Text shown:
= Beginning of Section =

II. We assume, without deciding, that West was discharged. Iowa Code section *734 96.5(2) disqualifies a claimant from receiving unemployment benefits "[i]f the division of job service finds that the individual has been discharged for misconduct in connection with the individual's employment." The employer has the burden of proof on this issue. Cosper v. Iowa Dep't of Job Serv., 321 N.W.2d 6, 11 (Iowa 1982).

Chapter 96 does not define discharge or misconduct. These definitions are found in the Iowa Administrative Code. "Discharge" is defined as

[a] termination of employment initiated by the employer for such reasons as incompetence, violation of rules, dishonesty, laziness, absenteeism, insubordination, failure to pass probationary period.

345 Iowa Admin.Code 4.1(113)(c) (1990).

"Misconduct" is defined as

a deliberate act or omission by a worker which constitutes a material breach of the duties and obligations arising out of such worker's contract of employment. Misconduct as the term is used in the disqualification provision as being limited to conduct evincing such willful or wanton disregard of an employer's interest as is found in deliberate violation or disregard of standards of behavior which the employer has the right to expect of employees, or in carelessness or negligence of such degree of recurrence as to manifest equal culpability, wrongful intent or evil design, or to show an intentional and substantial disregard of the employer's interests or of the employee's duties and obligations to the employer. On the other hand mere inefficiency, unsatisfactory conduct, failure in good performance as the result of inability or incapacity, inadvertencies or ordinary negligence in isolated instances, or good faith errors in judgment or discretion are not to be deemed misconduct within the meaning of the statute.

345 Iowa Admin.Code 4.32(1)(a) (1988).

We agree that under section 96.5(2)

[d]ischarging an unsatisfactory employee is a managerial prerogative of the employer, but to sustain a charge of misconduct it is necessary to establish that the claimant willfully and intentionally committed an act or acts that were detrimental to the best interests of the employer. There must be a direct causal relation between the misconduct and the discharge.

Note, The Iowa Employment Security Act—Unemployment Compensation, 11 Drake L.Rev. 125, 133-34 (1962) (emphasis added). Simply put, we think an employer must establish that the employer discharged the claimant because of a specific act or acts of misconduct. We said as much in a case decided after the district court ruled against West. See Larson v. Employment Appeal Bd., 474 N.W.2d 570, 572 (Iowa 1991) (record revealed claimant was fired for incompetence; claim that she was fired for deceit was supplied by agency post hoc).

= End of Section =

Records from a data source:
= Beginning of Section =

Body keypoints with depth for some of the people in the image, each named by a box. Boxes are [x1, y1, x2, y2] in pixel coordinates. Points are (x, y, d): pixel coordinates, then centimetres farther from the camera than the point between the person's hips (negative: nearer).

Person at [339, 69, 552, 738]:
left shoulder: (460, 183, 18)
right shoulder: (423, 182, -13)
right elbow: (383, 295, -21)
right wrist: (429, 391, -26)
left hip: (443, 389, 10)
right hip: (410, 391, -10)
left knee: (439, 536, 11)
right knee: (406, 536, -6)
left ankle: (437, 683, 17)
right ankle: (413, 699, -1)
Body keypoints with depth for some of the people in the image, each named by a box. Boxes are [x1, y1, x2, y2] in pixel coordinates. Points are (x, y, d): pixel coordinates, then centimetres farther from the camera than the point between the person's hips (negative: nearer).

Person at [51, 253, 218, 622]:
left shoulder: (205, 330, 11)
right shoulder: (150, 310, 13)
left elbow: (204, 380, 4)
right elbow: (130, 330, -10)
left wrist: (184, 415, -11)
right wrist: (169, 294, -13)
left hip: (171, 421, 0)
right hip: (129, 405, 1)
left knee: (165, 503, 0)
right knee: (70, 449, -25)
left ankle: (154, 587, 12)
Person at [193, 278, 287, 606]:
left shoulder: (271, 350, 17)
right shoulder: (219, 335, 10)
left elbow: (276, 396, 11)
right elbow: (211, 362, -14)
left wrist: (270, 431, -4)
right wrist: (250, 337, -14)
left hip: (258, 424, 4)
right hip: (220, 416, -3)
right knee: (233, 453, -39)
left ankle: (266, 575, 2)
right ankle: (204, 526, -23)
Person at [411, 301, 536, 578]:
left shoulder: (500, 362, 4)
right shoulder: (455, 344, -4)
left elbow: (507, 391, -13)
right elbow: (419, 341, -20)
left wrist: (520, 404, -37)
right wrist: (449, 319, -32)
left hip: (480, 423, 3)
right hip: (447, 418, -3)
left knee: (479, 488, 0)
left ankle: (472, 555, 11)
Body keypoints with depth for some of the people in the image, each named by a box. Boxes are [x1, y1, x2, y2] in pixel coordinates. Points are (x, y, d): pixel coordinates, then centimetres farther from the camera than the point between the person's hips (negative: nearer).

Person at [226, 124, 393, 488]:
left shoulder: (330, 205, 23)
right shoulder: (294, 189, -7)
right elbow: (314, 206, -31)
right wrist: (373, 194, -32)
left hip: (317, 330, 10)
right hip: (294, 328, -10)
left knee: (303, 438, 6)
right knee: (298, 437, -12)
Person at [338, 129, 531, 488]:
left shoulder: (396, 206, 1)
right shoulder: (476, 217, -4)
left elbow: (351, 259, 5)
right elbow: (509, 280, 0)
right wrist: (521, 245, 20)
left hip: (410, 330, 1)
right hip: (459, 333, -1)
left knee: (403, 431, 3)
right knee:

= End of Section =

Task requirements:
Answer the questions below using the opinion on unemployment benefits, one answer per line, numbered 1., 2., 3.
1. Which party has the burden of proof on the issue of discharge for misconduct?
2. Which provision of the Iowa Administrative Code is cited for the definition of "misconduct"?
3. According to the record in Larson, what was the claimant fired for?

Written response:
1. The employer.
2. 345 Iowa Admin.Code 4.32(1)(a) (1988).
3. Incompetence.